Update: Feb 26, 2015 - A great post about Office 365 SPF checks was recently written by one of our program managers which I would high recommend reading. How Office 365 does SPF checks for customer-to-customer mail
I've recently seen an increase in cases that involve incorrectly published SPF records that have resulted in sent mail failing the SPF check. Ensuring your SPF record is up to date is great proactive work that can help prevent issues with SPF checks. In this article I'm going to go over how to properly set your SPF record if you are using Exchange Online or Exchange Online Protection.
There is also a common mistake that organizations sometimes make in their SPF record when they are smart hosting mail out through EOP which I will also highlight.
How does SPF Work?
SPF is a text DNS record that is published for a domain. This record lists all of the devices (typically by IP but there are other options) that are allowed to send mail on behalf of the domain. An SPF record can end in one of the following.
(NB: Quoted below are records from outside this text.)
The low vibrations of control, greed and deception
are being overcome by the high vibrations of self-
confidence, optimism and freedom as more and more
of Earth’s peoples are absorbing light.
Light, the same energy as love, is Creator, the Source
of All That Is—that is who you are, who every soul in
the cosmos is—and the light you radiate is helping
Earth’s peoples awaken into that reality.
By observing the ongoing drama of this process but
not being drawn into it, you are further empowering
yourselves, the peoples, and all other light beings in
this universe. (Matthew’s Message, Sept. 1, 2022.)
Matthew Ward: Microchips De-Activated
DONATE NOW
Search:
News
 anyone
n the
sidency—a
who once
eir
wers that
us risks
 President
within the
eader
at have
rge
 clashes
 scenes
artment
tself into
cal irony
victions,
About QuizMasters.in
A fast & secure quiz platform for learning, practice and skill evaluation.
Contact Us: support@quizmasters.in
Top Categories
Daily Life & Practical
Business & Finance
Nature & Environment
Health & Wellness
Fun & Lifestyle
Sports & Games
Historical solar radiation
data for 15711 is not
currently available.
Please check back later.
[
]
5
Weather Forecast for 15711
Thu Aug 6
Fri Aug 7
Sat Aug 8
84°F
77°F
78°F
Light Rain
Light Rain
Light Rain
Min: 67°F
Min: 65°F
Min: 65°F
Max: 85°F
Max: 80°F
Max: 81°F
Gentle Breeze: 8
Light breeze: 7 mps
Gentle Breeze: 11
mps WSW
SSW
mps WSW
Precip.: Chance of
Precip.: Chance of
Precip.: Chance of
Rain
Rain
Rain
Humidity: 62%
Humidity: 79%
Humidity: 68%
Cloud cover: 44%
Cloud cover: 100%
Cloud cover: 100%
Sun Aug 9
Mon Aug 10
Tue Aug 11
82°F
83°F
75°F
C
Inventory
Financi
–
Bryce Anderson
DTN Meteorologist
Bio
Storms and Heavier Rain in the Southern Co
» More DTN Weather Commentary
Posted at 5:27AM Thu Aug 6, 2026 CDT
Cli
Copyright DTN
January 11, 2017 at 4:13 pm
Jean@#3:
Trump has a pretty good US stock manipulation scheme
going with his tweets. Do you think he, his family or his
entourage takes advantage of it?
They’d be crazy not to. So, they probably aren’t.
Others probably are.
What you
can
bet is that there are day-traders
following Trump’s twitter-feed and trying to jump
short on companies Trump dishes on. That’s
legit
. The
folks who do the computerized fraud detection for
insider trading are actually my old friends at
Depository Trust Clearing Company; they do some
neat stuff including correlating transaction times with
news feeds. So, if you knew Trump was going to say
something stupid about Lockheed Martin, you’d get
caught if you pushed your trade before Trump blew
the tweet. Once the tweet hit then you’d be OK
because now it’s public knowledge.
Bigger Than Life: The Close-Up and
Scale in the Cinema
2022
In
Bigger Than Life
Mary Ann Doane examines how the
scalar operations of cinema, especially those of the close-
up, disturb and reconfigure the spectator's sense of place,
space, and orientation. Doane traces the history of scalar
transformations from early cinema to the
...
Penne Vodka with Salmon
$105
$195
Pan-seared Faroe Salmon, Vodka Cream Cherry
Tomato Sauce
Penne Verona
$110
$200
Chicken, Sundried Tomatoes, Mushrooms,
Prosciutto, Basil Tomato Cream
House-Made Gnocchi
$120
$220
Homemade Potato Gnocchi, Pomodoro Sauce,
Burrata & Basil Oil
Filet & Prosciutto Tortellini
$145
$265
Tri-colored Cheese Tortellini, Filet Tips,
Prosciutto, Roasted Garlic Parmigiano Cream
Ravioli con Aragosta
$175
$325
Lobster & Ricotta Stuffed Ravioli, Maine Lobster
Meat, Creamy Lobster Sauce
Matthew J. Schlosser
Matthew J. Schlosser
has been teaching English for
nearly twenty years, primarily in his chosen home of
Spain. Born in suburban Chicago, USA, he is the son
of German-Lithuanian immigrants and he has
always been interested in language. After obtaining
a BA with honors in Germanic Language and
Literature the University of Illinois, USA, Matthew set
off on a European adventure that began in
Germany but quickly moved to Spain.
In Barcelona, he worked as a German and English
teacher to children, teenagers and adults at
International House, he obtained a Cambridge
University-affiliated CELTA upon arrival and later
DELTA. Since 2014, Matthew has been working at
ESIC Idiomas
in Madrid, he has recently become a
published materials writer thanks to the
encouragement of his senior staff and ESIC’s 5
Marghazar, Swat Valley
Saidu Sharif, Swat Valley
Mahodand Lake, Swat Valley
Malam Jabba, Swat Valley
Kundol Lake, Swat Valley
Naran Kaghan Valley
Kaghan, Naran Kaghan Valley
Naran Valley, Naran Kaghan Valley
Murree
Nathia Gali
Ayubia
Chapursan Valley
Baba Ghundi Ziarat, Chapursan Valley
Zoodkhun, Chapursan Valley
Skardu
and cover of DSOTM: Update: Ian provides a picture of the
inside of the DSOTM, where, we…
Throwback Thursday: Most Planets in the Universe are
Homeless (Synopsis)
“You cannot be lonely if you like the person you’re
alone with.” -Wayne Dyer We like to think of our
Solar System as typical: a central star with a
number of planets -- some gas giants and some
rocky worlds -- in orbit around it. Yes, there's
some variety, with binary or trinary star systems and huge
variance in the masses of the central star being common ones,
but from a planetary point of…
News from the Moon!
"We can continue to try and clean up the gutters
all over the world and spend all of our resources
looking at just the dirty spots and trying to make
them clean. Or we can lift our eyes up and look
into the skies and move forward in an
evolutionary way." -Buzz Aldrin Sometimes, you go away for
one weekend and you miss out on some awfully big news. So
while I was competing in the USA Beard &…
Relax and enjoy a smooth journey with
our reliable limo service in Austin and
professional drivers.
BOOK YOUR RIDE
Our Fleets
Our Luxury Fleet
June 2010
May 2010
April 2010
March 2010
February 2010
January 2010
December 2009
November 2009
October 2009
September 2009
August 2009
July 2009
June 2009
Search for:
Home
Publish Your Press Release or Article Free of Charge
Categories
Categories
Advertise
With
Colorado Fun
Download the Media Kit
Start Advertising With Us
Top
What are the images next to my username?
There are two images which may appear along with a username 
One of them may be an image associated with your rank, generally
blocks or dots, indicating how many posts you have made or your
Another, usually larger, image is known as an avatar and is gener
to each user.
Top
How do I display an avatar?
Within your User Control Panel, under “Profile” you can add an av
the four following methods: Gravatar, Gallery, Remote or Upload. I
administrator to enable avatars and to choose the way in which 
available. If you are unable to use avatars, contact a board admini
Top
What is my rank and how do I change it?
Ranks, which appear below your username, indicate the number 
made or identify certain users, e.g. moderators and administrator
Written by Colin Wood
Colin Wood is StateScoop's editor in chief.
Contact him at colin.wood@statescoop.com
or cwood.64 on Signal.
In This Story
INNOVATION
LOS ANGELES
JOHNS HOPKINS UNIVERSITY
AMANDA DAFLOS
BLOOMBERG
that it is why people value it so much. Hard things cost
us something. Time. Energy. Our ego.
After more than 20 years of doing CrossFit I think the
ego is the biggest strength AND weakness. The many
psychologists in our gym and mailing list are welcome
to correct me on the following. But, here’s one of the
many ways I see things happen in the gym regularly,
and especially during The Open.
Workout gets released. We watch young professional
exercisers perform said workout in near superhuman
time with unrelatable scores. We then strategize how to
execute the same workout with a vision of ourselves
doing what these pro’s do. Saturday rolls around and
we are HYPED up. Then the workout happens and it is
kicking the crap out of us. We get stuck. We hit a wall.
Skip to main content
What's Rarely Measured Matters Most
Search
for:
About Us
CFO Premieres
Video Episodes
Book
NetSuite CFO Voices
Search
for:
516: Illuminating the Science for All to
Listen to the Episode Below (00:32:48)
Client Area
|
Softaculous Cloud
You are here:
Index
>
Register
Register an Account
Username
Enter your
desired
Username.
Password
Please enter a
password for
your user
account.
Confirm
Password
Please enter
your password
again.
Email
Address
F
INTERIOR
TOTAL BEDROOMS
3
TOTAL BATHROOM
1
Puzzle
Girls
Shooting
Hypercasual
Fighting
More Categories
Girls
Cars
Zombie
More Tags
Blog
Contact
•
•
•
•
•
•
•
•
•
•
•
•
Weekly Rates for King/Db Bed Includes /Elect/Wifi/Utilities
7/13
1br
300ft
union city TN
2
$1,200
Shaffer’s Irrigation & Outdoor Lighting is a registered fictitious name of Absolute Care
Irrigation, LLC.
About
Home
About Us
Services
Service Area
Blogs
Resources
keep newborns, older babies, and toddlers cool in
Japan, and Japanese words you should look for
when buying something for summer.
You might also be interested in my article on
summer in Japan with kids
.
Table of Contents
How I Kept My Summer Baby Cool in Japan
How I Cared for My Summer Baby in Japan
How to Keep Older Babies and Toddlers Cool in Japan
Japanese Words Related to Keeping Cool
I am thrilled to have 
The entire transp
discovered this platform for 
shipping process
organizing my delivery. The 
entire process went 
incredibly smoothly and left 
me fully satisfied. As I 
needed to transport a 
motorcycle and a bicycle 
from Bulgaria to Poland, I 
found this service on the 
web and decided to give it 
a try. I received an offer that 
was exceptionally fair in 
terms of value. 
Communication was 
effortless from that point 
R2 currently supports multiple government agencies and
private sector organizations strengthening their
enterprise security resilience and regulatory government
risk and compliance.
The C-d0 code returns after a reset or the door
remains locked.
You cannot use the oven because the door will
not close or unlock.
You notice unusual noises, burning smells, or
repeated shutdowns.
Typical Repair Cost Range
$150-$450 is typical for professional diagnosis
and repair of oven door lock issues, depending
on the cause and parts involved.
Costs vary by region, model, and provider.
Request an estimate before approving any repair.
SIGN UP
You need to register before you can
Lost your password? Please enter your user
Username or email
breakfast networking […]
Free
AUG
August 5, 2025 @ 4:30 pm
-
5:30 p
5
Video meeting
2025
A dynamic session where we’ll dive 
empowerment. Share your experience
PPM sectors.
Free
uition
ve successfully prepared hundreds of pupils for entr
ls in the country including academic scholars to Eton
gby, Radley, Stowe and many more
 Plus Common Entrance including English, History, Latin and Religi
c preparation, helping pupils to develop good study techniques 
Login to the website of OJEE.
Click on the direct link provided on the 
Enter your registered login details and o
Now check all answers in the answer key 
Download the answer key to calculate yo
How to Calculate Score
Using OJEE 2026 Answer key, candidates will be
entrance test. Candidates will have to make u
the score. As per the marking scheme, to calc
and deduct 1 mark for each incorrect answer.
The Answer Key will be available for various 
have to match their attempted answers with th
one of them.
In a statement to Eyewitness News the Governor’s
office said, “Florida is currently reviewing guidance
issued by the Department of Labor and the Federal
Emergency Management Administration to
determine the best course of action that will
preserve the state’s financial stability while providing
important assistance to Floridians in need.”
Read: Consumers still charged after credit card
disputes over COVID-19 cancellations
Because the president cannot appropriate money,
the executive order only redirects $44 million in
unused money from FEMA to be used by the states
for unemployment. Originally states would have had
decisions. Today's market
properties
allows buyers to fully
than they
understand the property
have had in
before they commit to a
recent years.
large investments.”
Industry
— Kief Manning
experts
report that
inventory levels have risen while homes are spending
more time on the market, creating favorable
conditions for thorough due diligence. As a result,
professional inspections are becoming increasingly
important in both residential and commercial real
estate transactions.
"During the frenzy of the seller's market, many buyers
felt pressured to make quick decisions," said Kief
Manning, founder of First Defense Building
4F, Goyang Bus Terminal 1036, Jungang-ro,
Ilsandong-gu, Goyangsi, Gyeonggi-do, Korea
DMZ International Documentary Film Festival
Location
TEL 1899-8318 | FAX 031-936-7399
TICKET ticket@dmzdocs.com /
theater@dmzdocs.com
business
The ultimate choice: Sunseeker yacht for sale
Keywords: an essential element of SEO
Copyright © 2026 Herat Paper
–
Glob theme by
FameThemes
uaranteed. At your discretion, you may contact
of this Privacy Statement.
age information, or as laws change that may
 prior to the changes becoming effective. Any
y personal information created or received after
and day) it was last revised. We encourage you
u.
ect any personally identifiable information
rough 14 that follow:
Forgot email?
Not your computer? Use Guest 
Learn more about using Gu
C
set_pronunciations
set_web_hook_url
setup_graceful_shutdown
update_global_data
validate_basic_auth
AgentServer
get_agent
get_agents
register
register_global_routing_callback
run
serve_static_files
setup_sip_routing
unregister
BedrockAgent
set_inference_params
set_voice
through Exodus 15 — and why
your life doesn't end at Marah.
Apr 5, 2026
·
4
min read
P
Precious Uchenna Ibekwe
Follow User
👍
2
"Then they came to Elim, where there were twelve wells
~all = If the SPF check fails, the result is a soft failure. Some mail systems may mark a message as spam if it has soft failed an SPF, but typically not.
-all = If the SPF check fails, the result is a hard failure. Most mail systems will mark an inbound message as spam if the SPF check results in a hard failure.
?all = If the SPF check fails, the result is neutral. This is typically used for SPF testing and not typically used for production domains.
SPF is designed to help prevent spoofing. There are spoofing techniques that SPF cannot protect against, and this is where DMARC and DKIM come in. I'll be writing an article soon about this technology.
In EOP, if you would like inbound messages that hard fail an SPF check to be marked as spam, you can enable the following option in your content filter.
One way to view the SPF record of a domain is to type the following in a command window (remove the triangle brackets).
nslookup -type=txt <domain>
Configure your SPF Record
If you subscribe to Exchange Online and ONLY send mail out of the cloud mailboxes, your SPF record will probably look as follows.
v=spf1 include:spf.protection.outlook.com -all
If you are in a hybrid setup or use EOP without cloud mailboxes, you will need to add the IPs of your on-premises edge mail servers to your SPF. In these situations, if outbound mail is being smart hosted through EOP, your SPF will probably look as follows. Here, 10.0.0.1 and 10.0.0.2 represent the IPs of the on-premises edge servers.
v=spf1 ip4:10.0.0.1 ip4:10.0.0.2 include:spf.protection.outlook.com -all
This next bit is very important. If you only take one thing away from this article, it should be this next paragraph.
Even if you smart host all of your outbound mail through EOP, you will still need to add your on-premises mail servers to your SPF record to ensure receiving partners SPF checks don't fail against your domain. I have seen some cases where organizations that smart host all of their outbound mail through EOP do not add their on-premises IPs to their SPF record and this has resulted in some SPF failures. It is very important that all devices that send mail on behalf of your domain are included in your SPF record, even if they smart host their outbound mail through EOP.